WASHINGTON: Pakistan and India were unsuccessful in reaching an agreement during the latest round of talks on Indus Water Treaty.
“While an agreement has not been reached at the conclusion of the meetings, the World Bank will continue to work with both countries to resolve the issues in an amicable manner and in line with the Treaty provisions,” the World Bank said in a statement.
“Both countries and the World Bank appreciated the discussions and reconfirmed their commitment to the preservation of the Treaty,” the World Bank said after talks concluded between the two South Asian neighbours on the technical issues of the Kishenganga and Ratle hydroelectric power plants within the framework of the Indus Waters Treaty (IWT).

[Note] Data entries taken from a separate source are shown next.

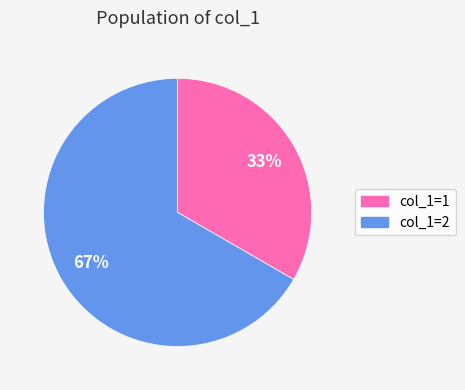

To the nearest percent, what is the average slice percentage?

50%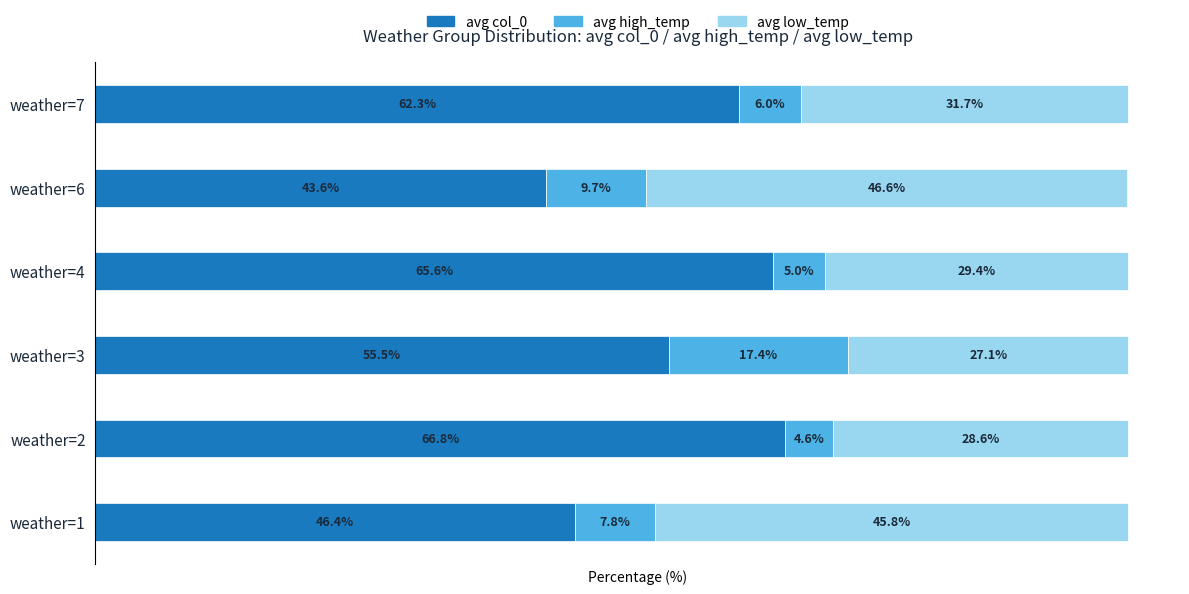

Rank the categories by avg col_0 value from lowest to highest.

weather=6, weather=1, weather=3, weather=7, weather=4, weather=2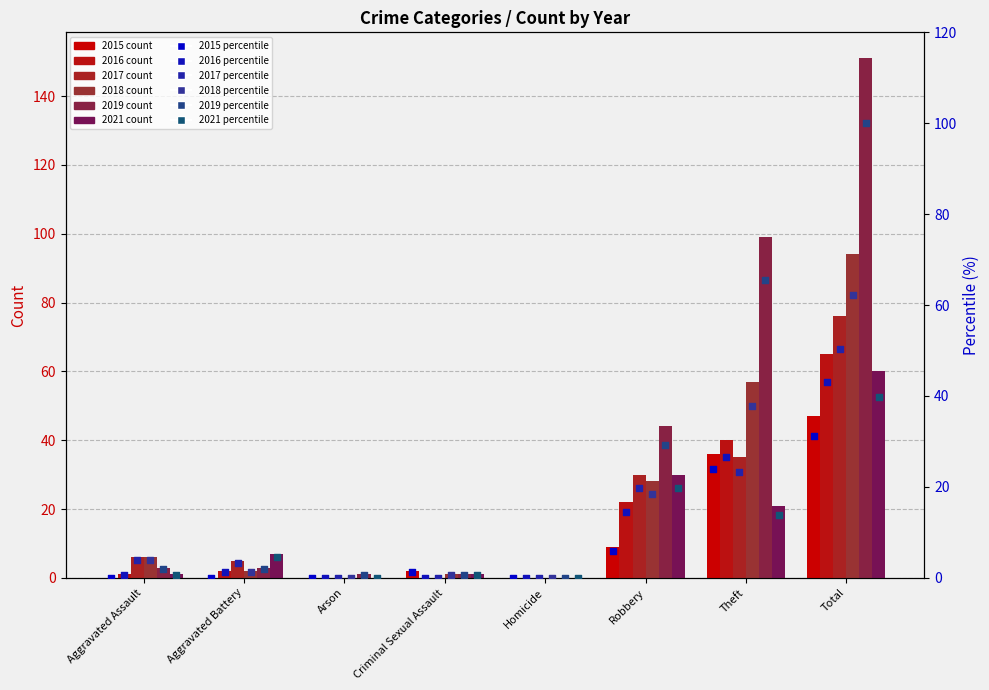

Which series has the widest spread of Y values?

2019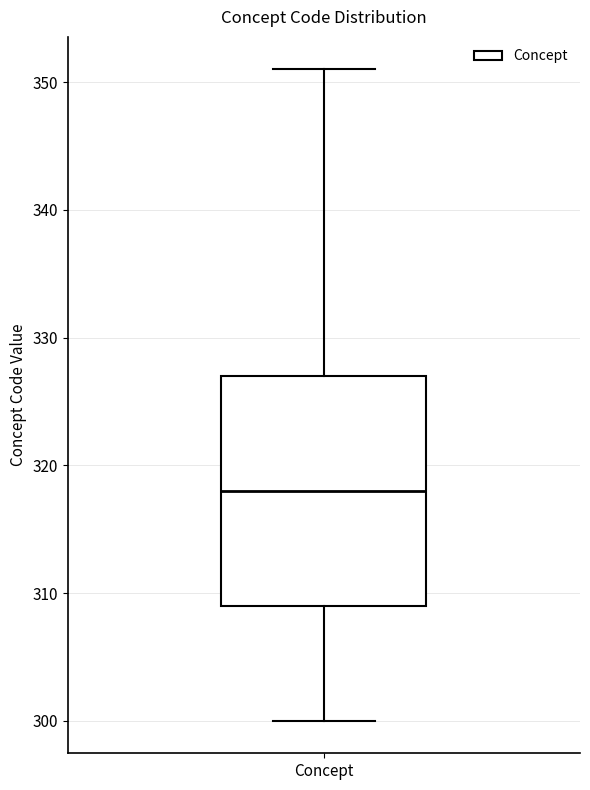

Where does the upper whisker of the box for Concept end on the y-axis? The values are not printed on the chart, so give them approximately, as read against the axis.

351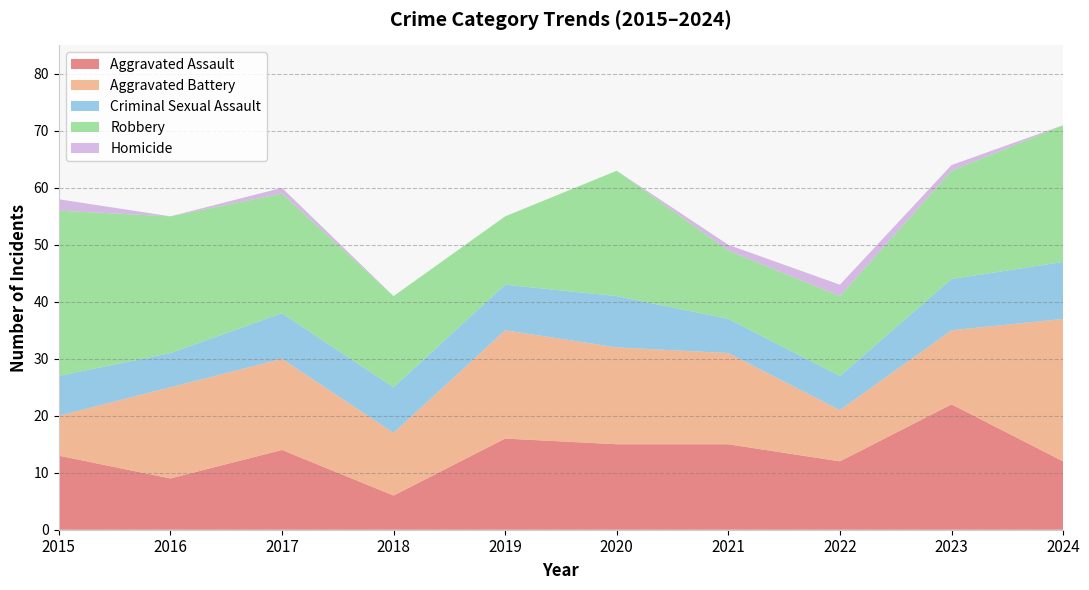

Reading left to right, list all the values displayed in this chart.

Aggravated Assault: 2015=13	2016=9	2017=14	2018=6	2019=16	2020=15	2021=15	2022=12	2023=22	2024=12
Aggravated Battery: 2015=7	2016=16	2017=16	2018=11	2019=19	2020=17	2021=16	2022=9	2023=13	2024=25
Criminal Sexual Assault: 2015=7	2016=6	2017=8	2018=8	2019=8	2020=9	2021=6	2022=6	2023=9	2024=10
Robbery: 2015=29	2016=24	2017=21	2018=16	2019=12	2020=22	2021=12	2022=14	2023=19	2024=24
Homicide: 2015=2	2016=0	2017=1	2018=0	2019=0	2020=0	2021=1	2022=2	2023=1	2024=0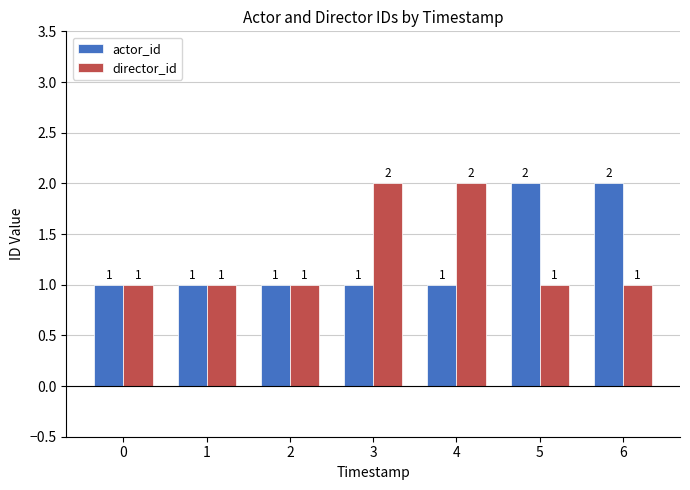

Which series changed the most between 0 and 5?

actor_id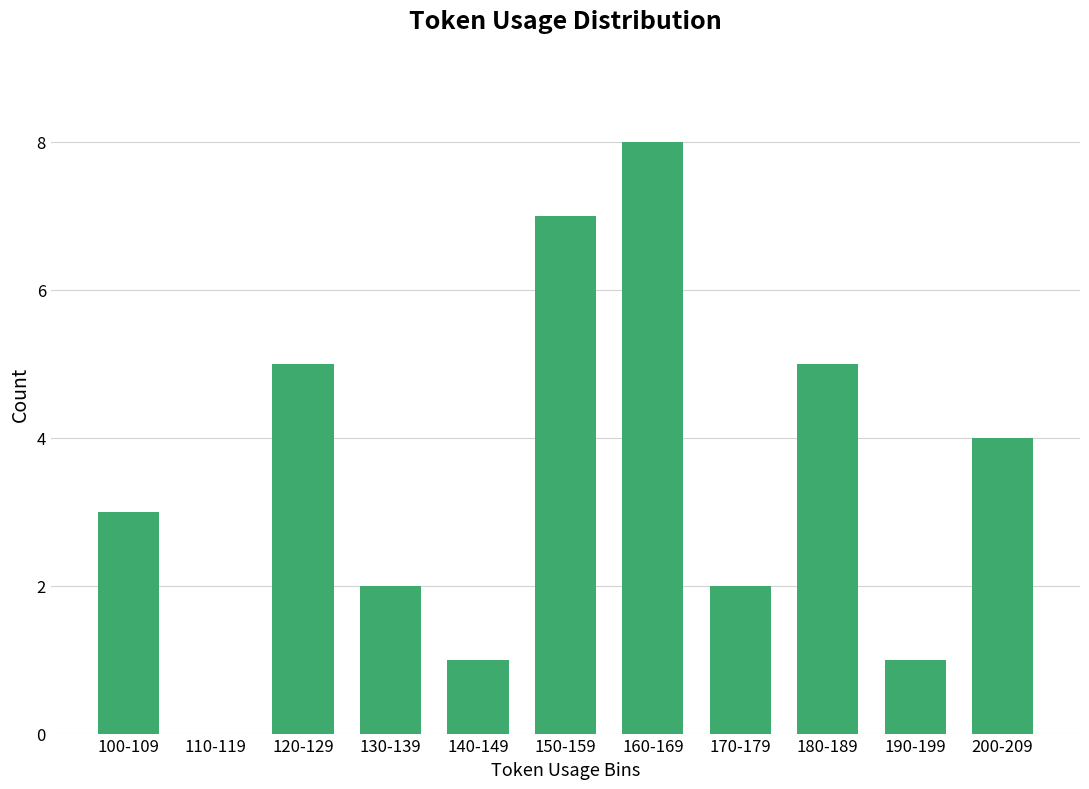

Are the bars grouped side by side (vs. stacked)?

No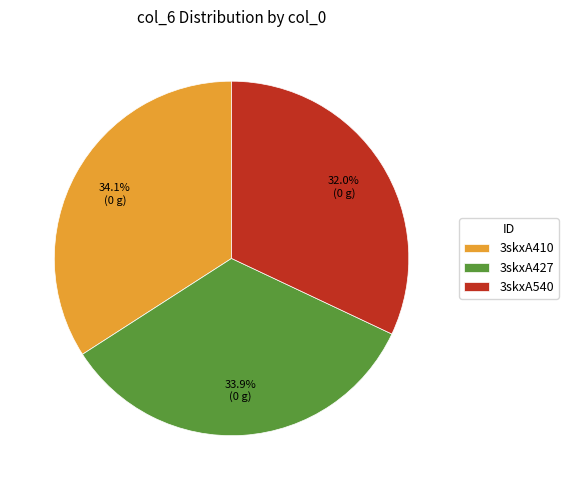

What is the ratio of the value at 3skxA427 to the value at 3skxA540?

1.1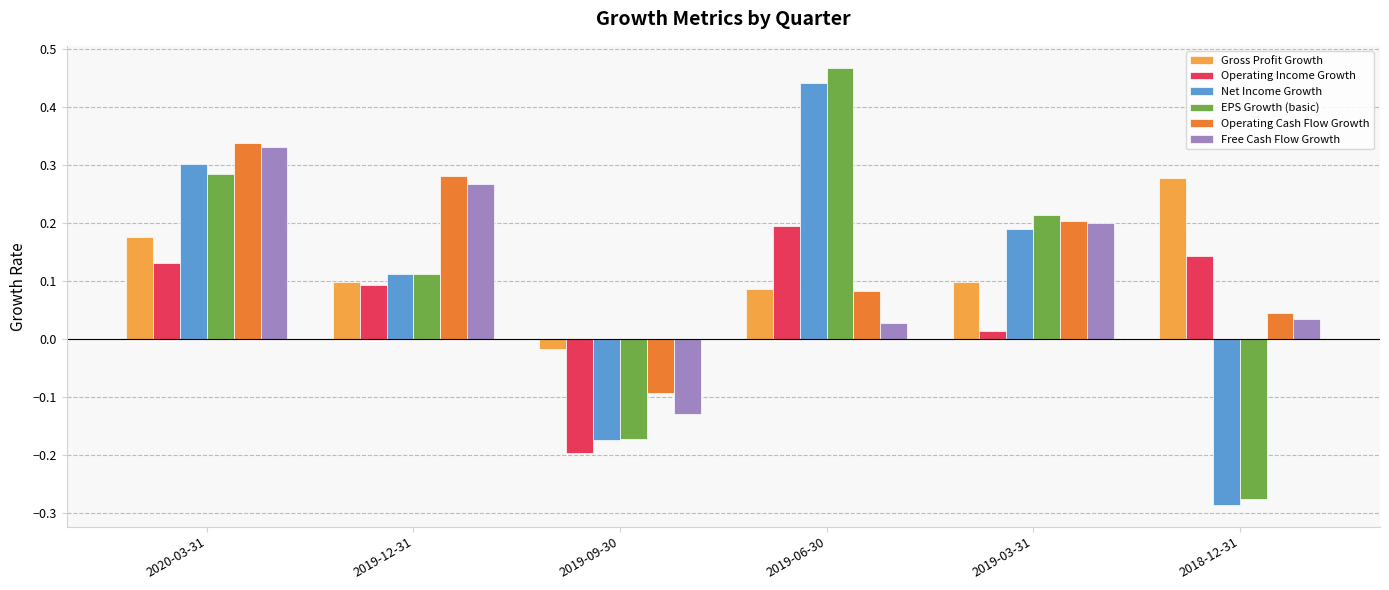

Which category has the highest value across all series?

2019-06-30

The two-day discussion took place in Washington at the World bank headquarters on September 14-15.
“The World Bank remains committed to act in good faith and with complete impartiality and transparency in fulfilling its responsibilities under the Treaty, while continuing to assist the countries,” the bank said in its statement.
The Pakistani delegation was led by Secretary Water Resources Division Arif Ahmed Khan along with Secretary of Water and Power Yousuf Naseem Khokhar, High Commissioner of Indus Waters Treaty Mirza Asif Baig and Joint Secretary of Water Syed Mehar Ali Shah.
The Indian delegation was led by the Union Water Resources Secretary Amarjit Singh. It also had representatives from Ministry of External Affairs, Power, India’s Indus Water Commissioner and Central Water Commission.
The Indus Water Treaty was signed in 1960 after nine years of negotiations between India and Pakistan with the help of the World Bank.